[Collected data entries]

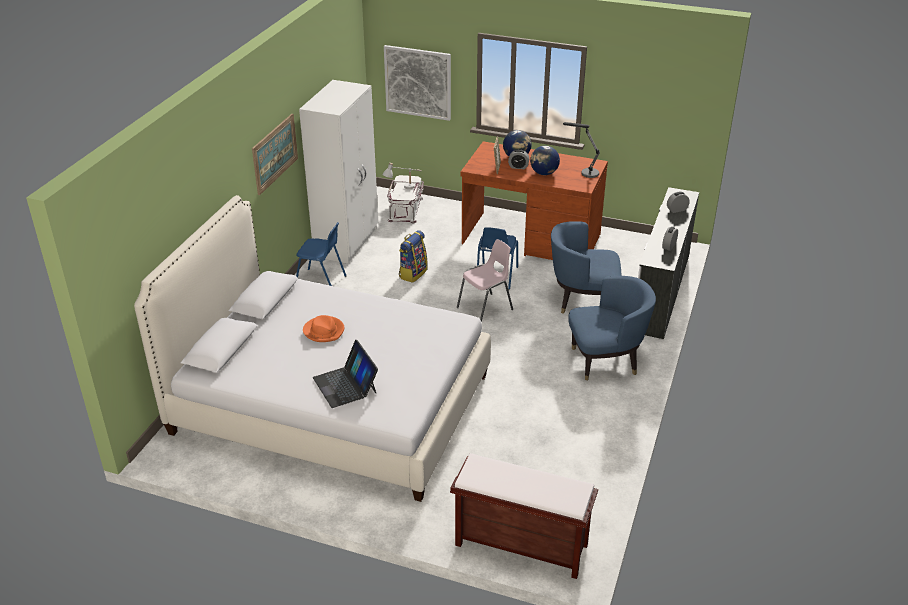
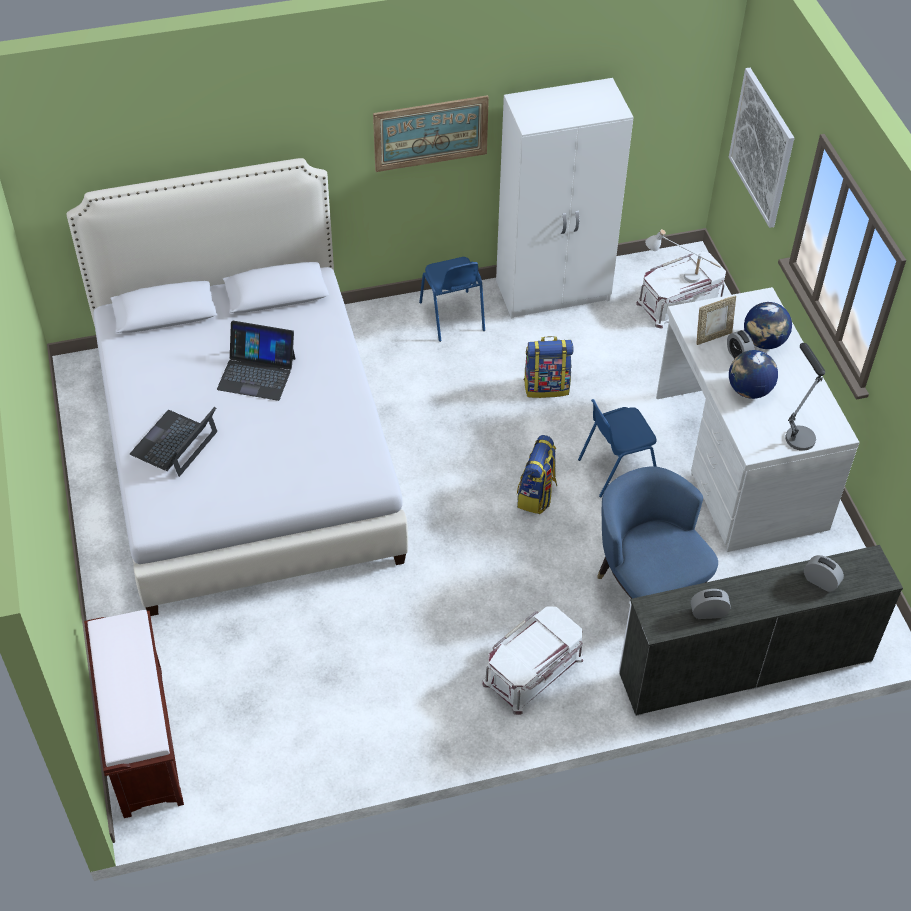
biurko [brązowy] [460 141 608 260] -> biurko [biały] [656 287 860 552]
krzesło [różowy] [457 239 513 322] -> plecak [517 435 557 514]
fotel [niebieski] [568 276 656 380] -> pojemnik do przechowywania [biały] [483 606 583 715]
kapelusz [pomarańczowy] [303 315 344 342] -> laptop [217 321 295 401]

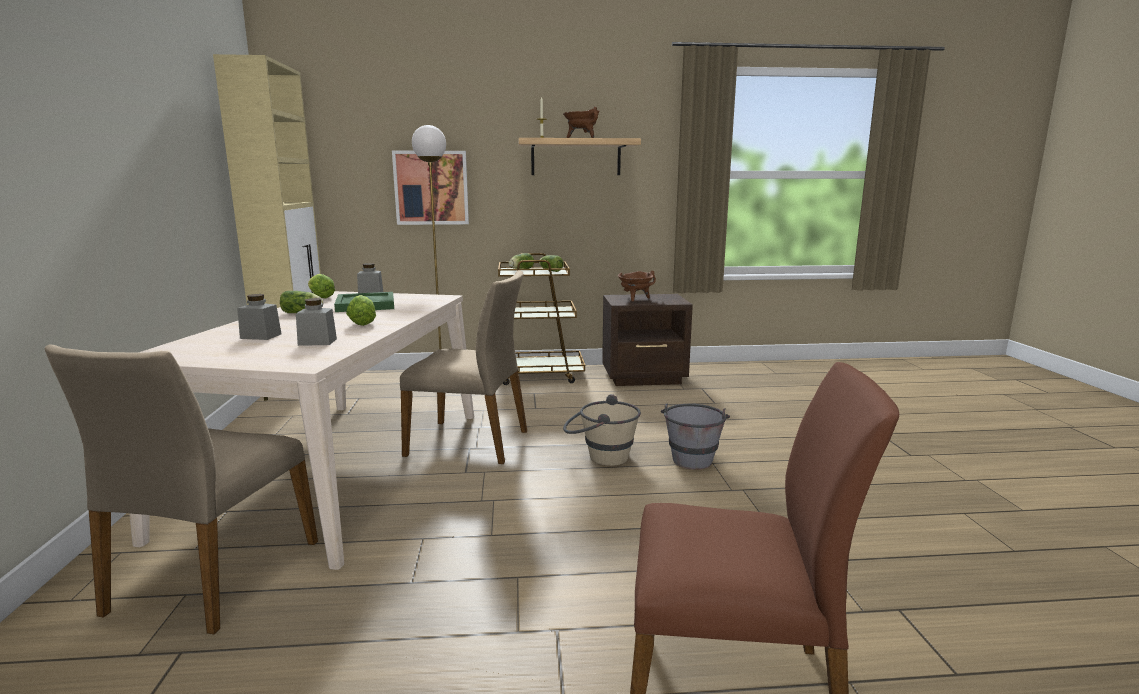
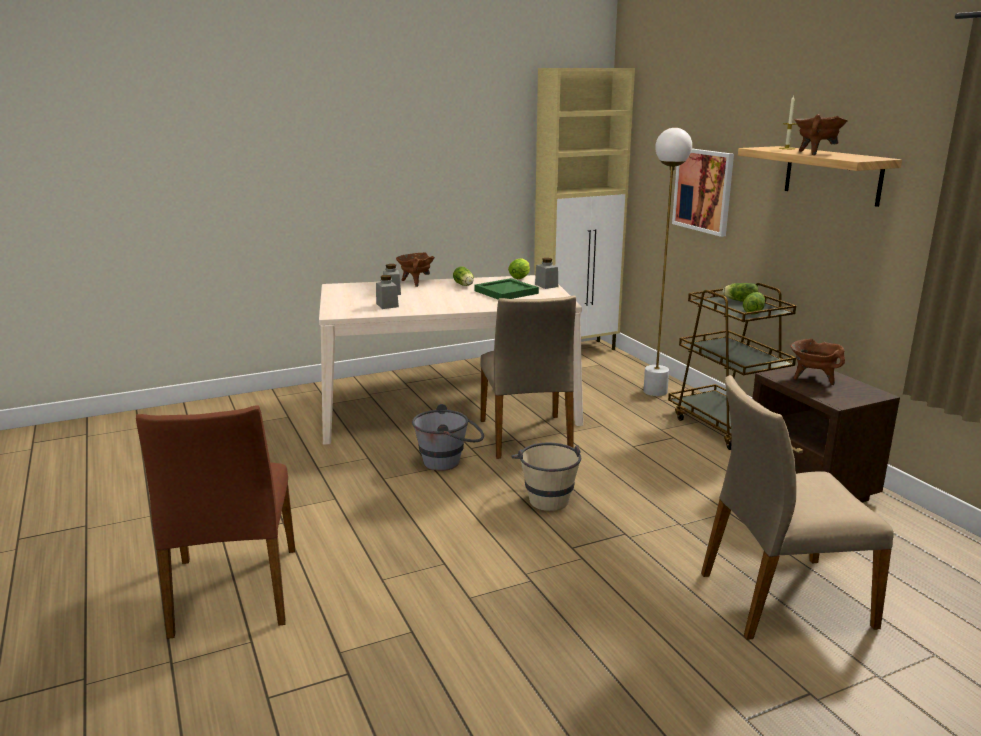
sałata [346 295 376 326] -> none
krzesło [beżowy] [45 344 318 634] -> krzesło [beżowy] [701 375 894 640], moved
wiadro [szary] [661 404 730 470] -> wiadro [szary] [412 404 484 471], moved
none -> garnek [brązowy] [396 252 435 287]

» Task item
From the data, pick out every line that includes "biały".

» Solution for this task
biurko [brązowy] [460 141 608 260] -> biurko [biały] [656 287 860 552]
fotel [niebieski] [568 276 656 380] -> pojemnik do przechowywania [biały] [483 606 583 715]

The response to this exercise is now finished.